A graph-theory study identified that 17 patients with PNES exhibited a more lattice-like (small world) white matter organization and decreased coupling strength of structural and functional connectivity profiles compared to controls (Ding et al., 2013). In this study, structural connectivity was also altered across sensorimotor, attentional, subcortical, and default mode networks in patients with PNES compared to controls.

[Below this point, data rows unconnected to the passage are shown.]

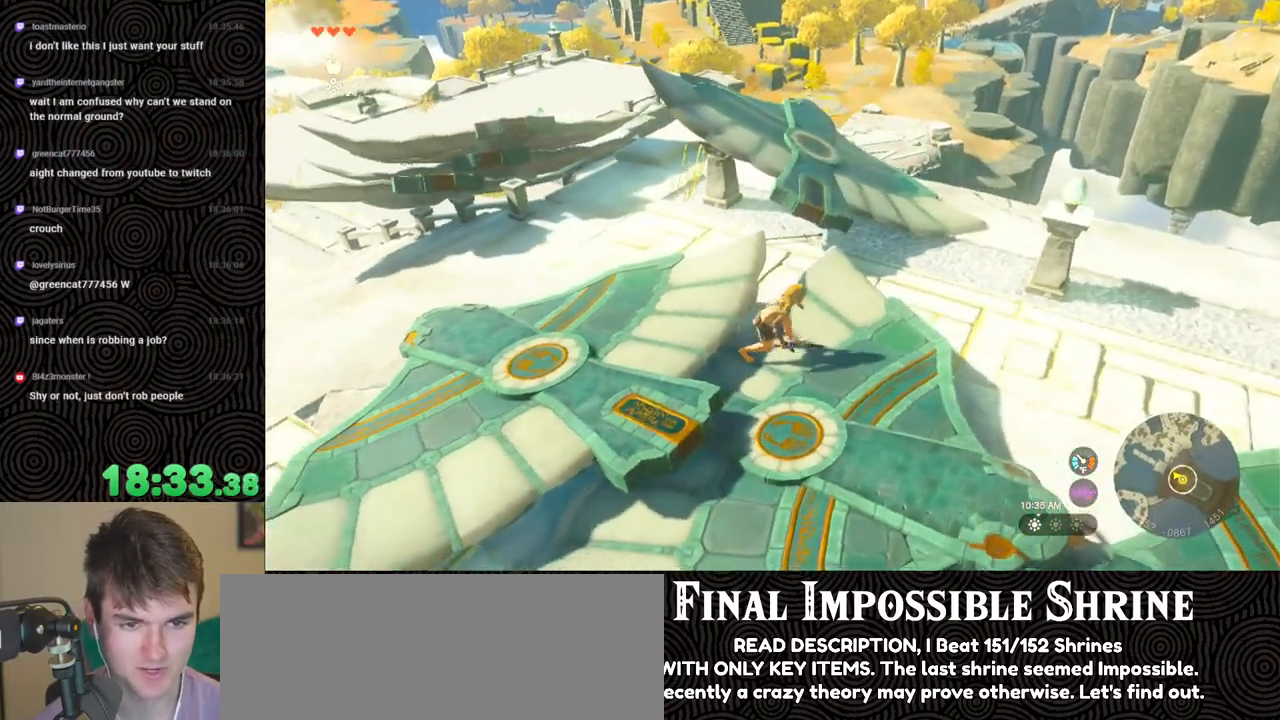
{"buttons": [], "left_stick": "up-right", "right_stick": "down-left", "events": [[33, "left_stick", "up-right"]]}
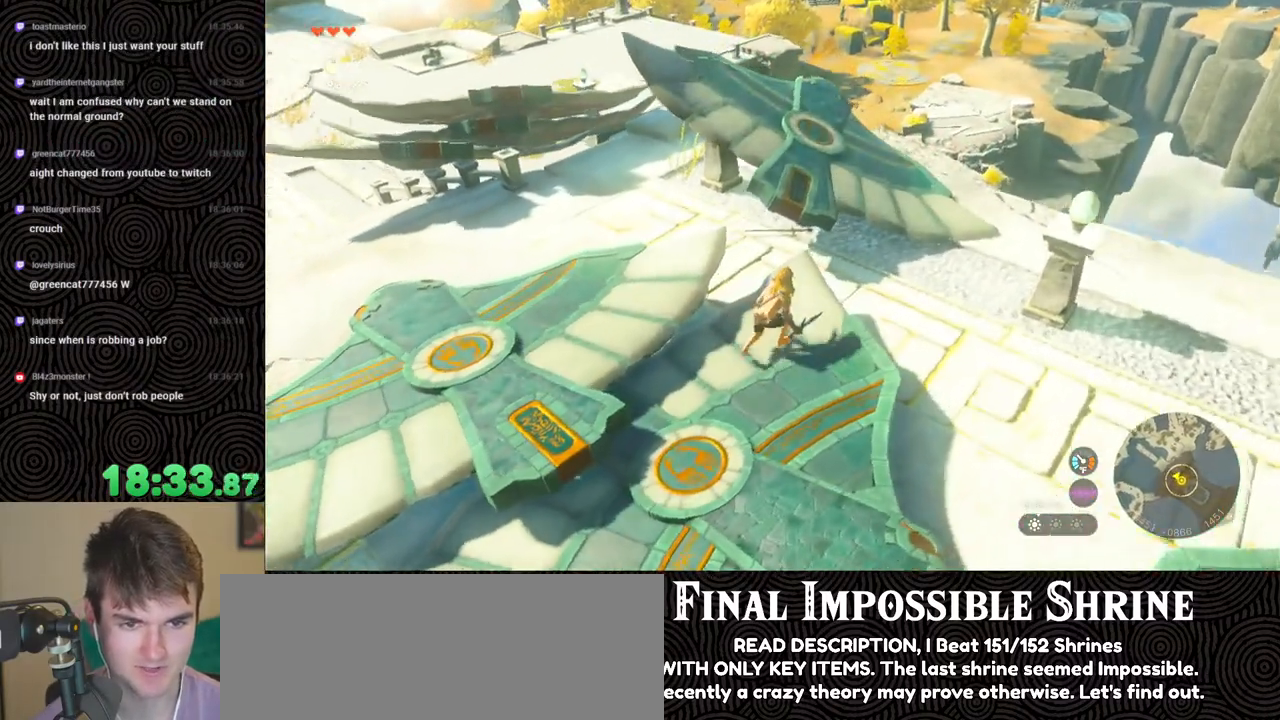
{"buttons": [], "left_stick": "up-right", "right_stick": "center", "events": [[267, "left_stick", "center"], [350, "right_stick", "center"], [400, "left_stick", "up-right"]]}
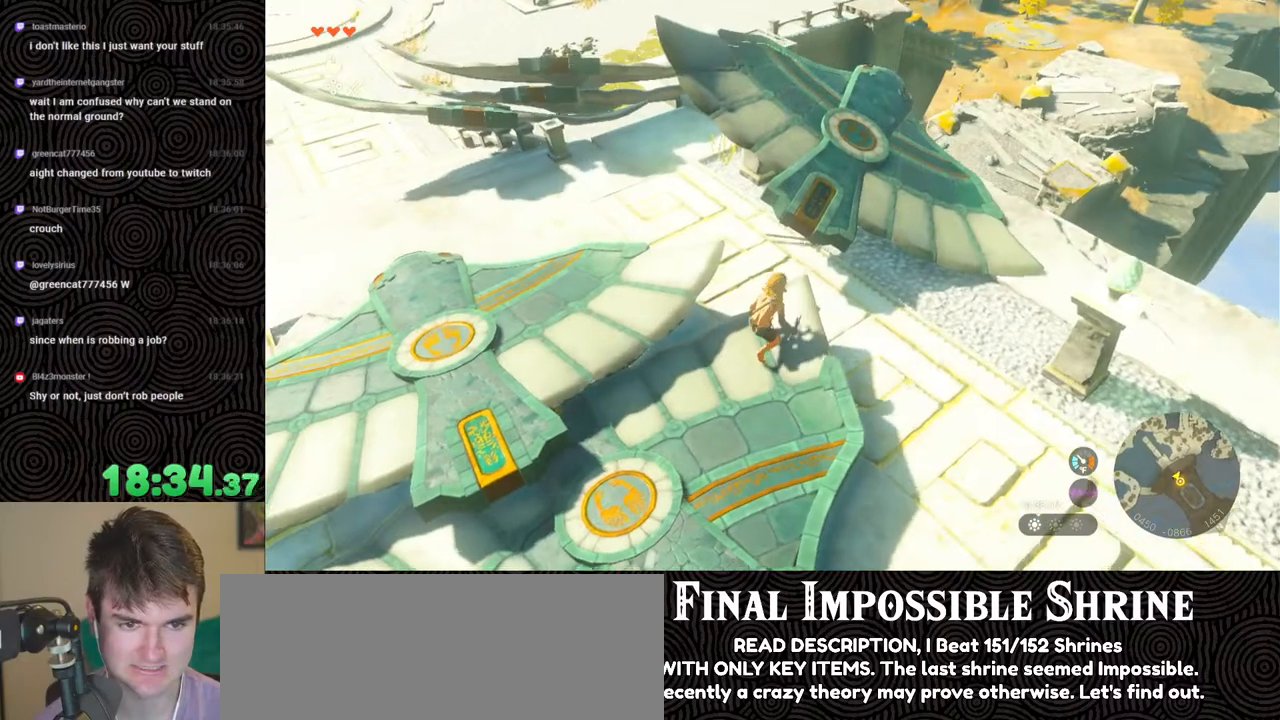
{"buttons": [], "left_stick": "center", "right_stick": "center", "events": [[283, "left_stick", "center"]]}
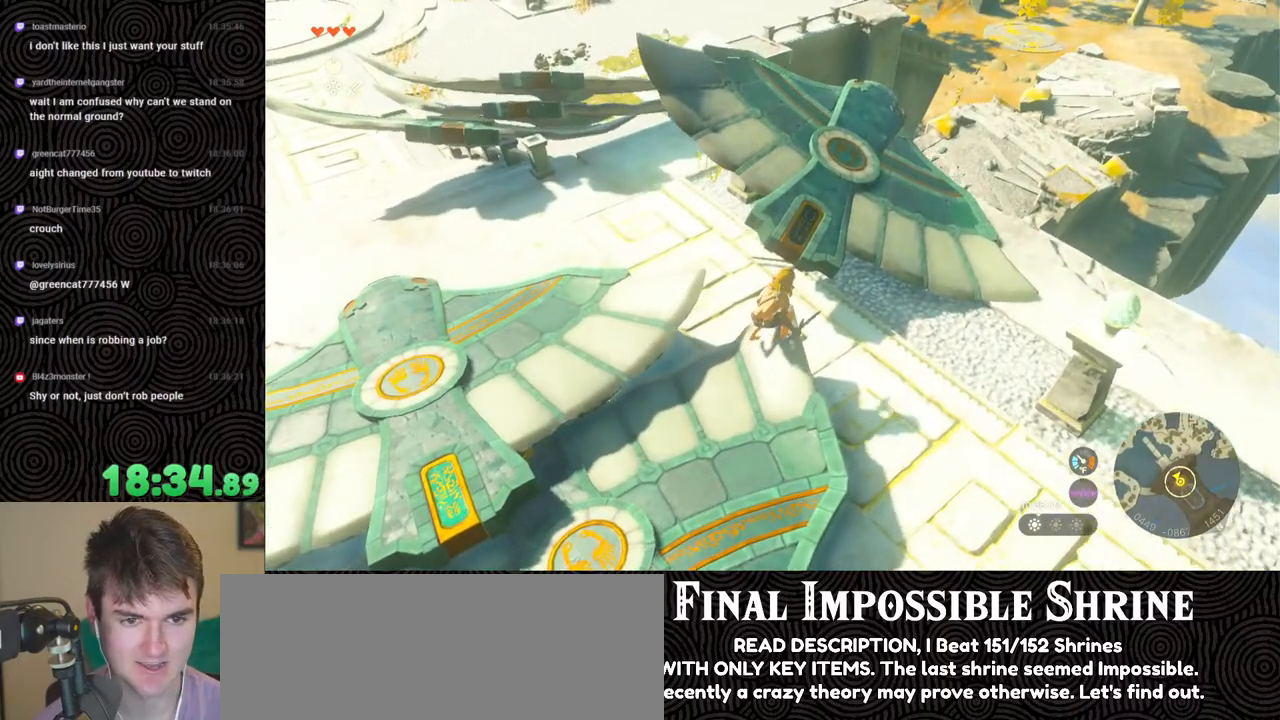
{"buttons": [], "left_stick": "up", "right_stick": "center", "events": [[50, "left_stick", "up"], [167, "left_stick", "center"], [167, "right_stick", "down-right"], [250, "right_stick", "right"], [450, "left_stick", "up"], [450, "right_stick", "center"]]}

Another study examined gray and white matter changes in a cohort of 13 “fixed” functional dystonia, 31 “mobile” functional dystonia and 43 controls (Tomic et al., 2018). Their results showed no differences in CTH or GM volumes in both dystonia groups vs. controls. However, individuals with mobile functional dystonia exhibited decreased left nucleus accumbens, putamen, thalamic and bilateral caudate GM volumes compared to controls. In voxel-based white matter analyses, patients with functional dystonia showed decreased FA (and increased mean and radial diffusivity) in the corpus callosum, corticospinal tract, anterior thalamic radiations, cingulum bundle, uncinate fasciculus and brainstem among other sites. This study highlights the utility of multimodal neuroimaging techniques in elucidating the pathophysiology of FND.

A TBSS study in 25 patients with somatization disorder compared to 28 controls showed no between-group differences correcting for multiple comparisons (Zhang et al., 2015). Somatization severity positively correlated with FA values of the cingulum bundle and inferior fronto-occipital fasciculus. Zhao and colleagues showed that 26 patients with somatization disorder exhibited reduced white matter volume in the right inferior frontal gyrus and left inferior longitudinal fasciculus compared to controls (Zhao et al., 2018). These findings, however, did not relate to clinical variables.

While white matter investigations in FND and somatization disorder are at a particularly early stage, initial findings point towards possible limbic fiber bundle alterations (Hernando et al., 2015; Lee et al., 2015; Tomic et al., 2018; Zhang et al., 2015), with potentially more widespread disturbances.

Discussion

The MRI literature to date, while in early stages, supports that some FND and SSD populations exhibit structural brain alterations. Several implicated areas potentially overlap across both disorders.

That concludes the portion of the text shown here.